Think of the many experiences, past and present, that shape a life: We age, adapt to changes in socioeconomic status, get an education, form life partnerships or marry, find and make families, experience loss, separation, and trauma. We are veterans, live with difficulties others can’t see, have accidents, and manage changes in our faculties and capabilities. We are survivors of conflict, violence, and incarceration. The sum of our experiences and perspectives constitute the acquired diversity we bring to the table. Witty alerts you to language that:
- excludes or marginalizes people based on acquired characteristics.
- trivializes the impact of difficult experiences and traumatizing life events.
- reinforces social stigma and biases surrounding acquired diversity, such as age, class, or veteran status.
- is used in microaggression against people of different experiences.
Try to imagine a reader lower in hierarchy or socio-economic level than yourself: How would you feel when re-reading your own words?
For many people, this formulation implicitly communicates a feeling of condescension. It is associated with a power imbalance and can be perceived as "a top down" mindset. It may or may not also express a sense of social class difference. In short, readers unconsciously realize that the text is not at their eye level. And thus excludes them from the conversation.
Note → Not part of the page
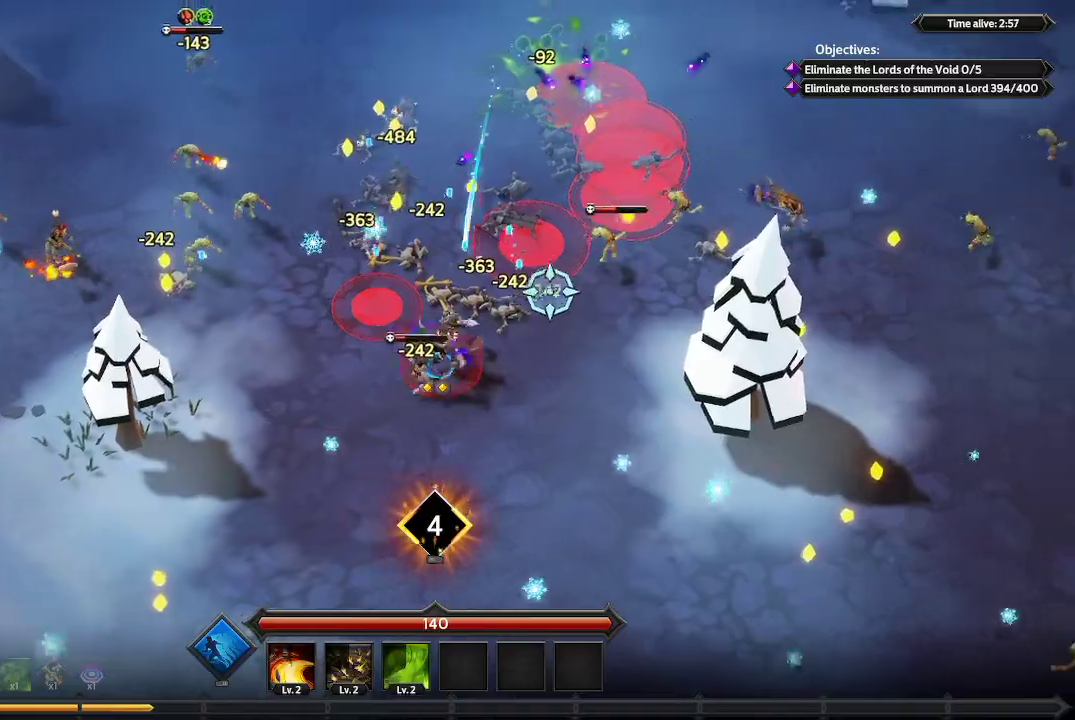
{"buttons": [], "left_stick": "right", "right_stick": "up-right", "events": []}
Formal language is often used in a diplomatic context. It expresses respect between countries. In everyday business situations, however, it can seem odd. It can implicitly convey that an interlocutor is "something better." Formal expressions can kill emotionality and are not conducive to eye-to-eye cooperation. This is contrary to what we are trying to achieve: an inclusive culture where everyone can bring their perspective to the table and realize their full potential.
To show you value individuals of all ages equally, avoid generalizations about people aged 25 and under.
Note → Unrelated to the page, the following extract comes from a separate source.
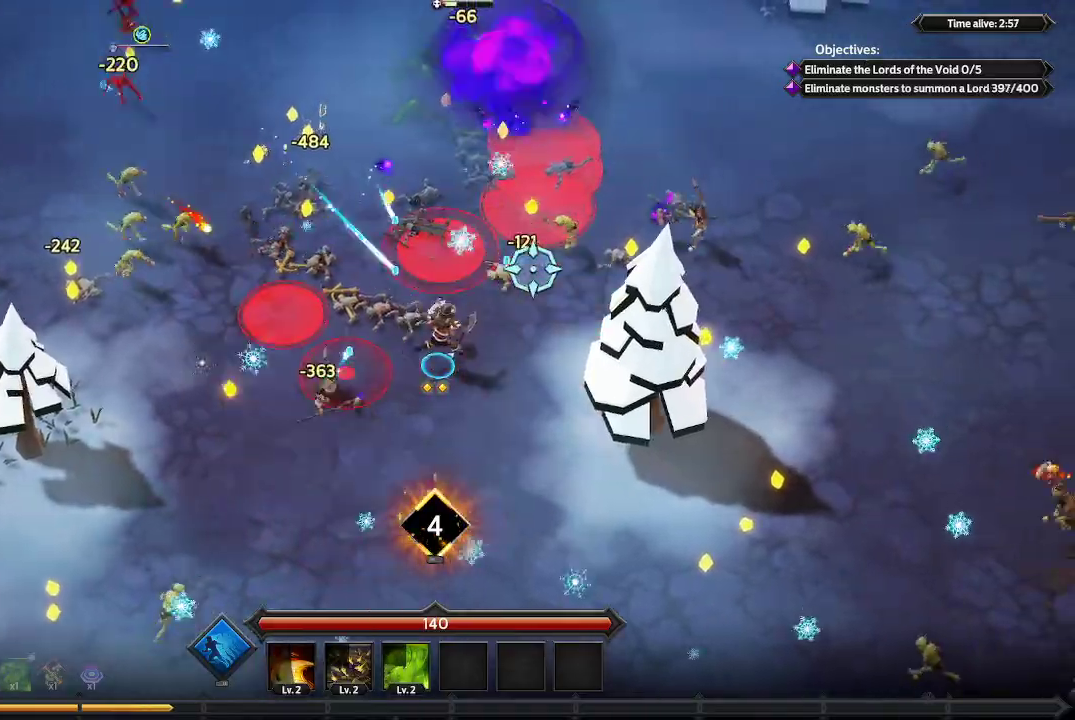
{"buttons": [], "left_stick": "up-right", "right_stick": "up-right", "events": [[267, "left_stick", "up-right"]]}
We generally associate ageism with discrimination against older age groups. But ageism cuts both ways. Younger people, too, experience age-based discrimination, especially in a corporate culture that equates years on the job with skill and the ability to take on responsibility. Negative stereotypes about Millenials and Gen Z, from a “need to be coddled” to a lack of interest in “putting in the work,” negatively impact their career trajectories and access to mentorship and promotions. Avoid age-based clichés to show you value people for their abilities and capabilities no matter their chronological age.
To show you value individuals of all ages equally, avoid generalizations about people aged 50 and above.
From digital ageism – their assumed inability to use technology effectively – to biases about their openness to change, people aged 50+ face a wide range of ageist prejudices in the workplace. And although the volume of people remaining in the workplace past the traditional age of retirement is unprecedented, many organizations are facing a heavy loss of institutional knowledge in the coming years. To foster an inclusive workplace where all feel valued and engaged, no matter their age, focus on required skills and knowledge for roles and responsibilities and avoid age-based stereotypes.
To foster trust across age groups, focus on strengths and needs, not chronological age.
Age-based prejudice remains one of the most socially accepted and institutionalized forms of discrimination. In the workplace, both the youngest and oldest are most likely to be treated unfairly in multigenerational teams, whether it’s patronizing older employees or underestimating the abilities of younger colleagues. To engage people of all ages, focus on required skills and strengths, and mention - or ask about - age only when it’s essential to your message.